● Goal of the exercise
Convert everything from the first line of the material down to and including the line containing "ინტერვენციული რადიოლოგი" into a JSON list of strings, one string per line, omitting blank lines.

● Raw data

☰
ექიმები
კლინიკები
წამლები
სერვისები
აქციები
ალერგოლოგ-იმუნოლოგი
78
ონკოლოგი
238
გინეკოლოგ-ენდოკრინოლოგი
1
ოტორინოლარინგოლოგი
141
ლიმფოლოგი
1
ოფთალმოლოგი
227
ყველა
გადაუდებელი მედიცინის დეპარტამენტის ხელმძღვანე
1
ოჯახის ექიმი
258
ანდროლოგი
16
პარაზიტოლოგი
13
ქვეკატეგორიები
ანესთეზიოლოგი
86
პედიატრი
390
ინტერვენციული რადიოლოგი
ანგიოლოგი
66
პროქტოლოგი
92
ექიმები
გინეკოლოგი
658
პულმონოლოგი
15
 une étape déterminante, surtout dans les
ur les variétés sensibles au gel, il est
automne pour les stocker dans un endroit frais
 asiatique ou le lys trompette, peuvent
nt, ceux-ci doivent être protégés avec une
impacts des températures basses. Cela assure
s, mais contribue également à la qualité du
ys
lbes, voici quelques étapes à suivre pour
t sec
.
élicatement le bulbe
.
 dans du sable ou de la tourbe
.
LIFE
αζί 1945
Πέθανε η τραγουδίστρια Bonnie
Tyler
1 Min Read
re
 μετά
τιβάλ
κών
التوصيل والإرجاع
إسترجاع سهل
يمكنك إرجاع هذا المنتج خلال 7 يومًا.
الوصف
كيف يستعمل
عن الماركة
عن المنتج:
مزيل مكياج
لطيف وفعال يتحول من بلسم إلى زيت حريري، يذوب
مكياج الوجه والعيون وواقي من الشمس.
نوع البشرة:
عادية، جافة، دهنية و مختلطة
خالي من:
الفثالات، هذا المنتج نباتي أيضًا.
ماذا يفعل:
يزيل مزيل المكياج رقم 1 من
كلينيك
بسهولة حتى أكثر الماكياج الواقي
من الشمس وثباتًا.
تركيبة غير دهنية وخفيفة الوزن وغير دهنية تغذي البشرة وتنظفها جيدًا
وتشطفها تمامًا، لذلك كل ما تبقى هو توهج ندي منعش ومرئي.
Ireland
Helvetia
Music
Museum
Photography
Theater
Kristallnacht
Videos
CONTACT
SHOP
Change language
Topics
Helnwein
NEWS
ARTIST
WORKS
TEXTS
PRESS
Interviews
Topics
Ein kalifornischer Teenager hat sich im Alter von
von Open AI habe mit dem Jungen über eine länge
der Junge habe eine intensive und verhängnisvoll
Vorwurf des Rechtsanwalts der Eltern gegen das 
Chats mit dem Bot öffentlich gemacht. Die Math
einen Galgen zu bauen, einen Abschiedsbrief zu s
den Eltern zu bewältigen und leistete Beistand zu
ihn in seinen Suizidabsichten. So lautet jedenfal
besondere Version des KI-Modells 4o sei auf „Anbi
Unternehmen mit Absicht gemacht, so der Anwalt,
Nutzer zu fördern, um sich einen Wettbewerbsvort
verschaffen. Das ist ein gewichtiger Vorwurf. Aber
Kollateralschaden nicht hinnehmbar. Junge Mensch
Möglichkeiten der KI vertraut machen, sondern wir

● Response to this task
[
  "☰",
  "ექიმები",
  "კლინიკები",
  "წამლები",
  "სერვისები",
  "აქციები",
  "ალერგოლოგ-იმუნოლოგი",
  "78",
  "ონკოლოგი",
  "238",
  "გინეკოლოგ-ენდოკრინოლოგი",
  "1",
  "ოტორინოლარინგოლოგი",
  "141",
  "ლიმფოლოგი",
  "1",
  "ოფთალმოლოგი",
  "227",
  "ყველა",
  "გადაუდებელი მედიცინის დეპარტამენტის ხელმძღვანე",
  "1",
  "ოჯახის ექიმი",
  "258",
  "ანდროლოგი",
  "16",
  "პარაზიტოლოგი",
  "13",
  "ქვეკატეგორიები",
  "ანესთეზიოლოგი",
  "86",
  "პედიატრი",
  "390",
  "ინტერვენციული რადიოლოგი"
]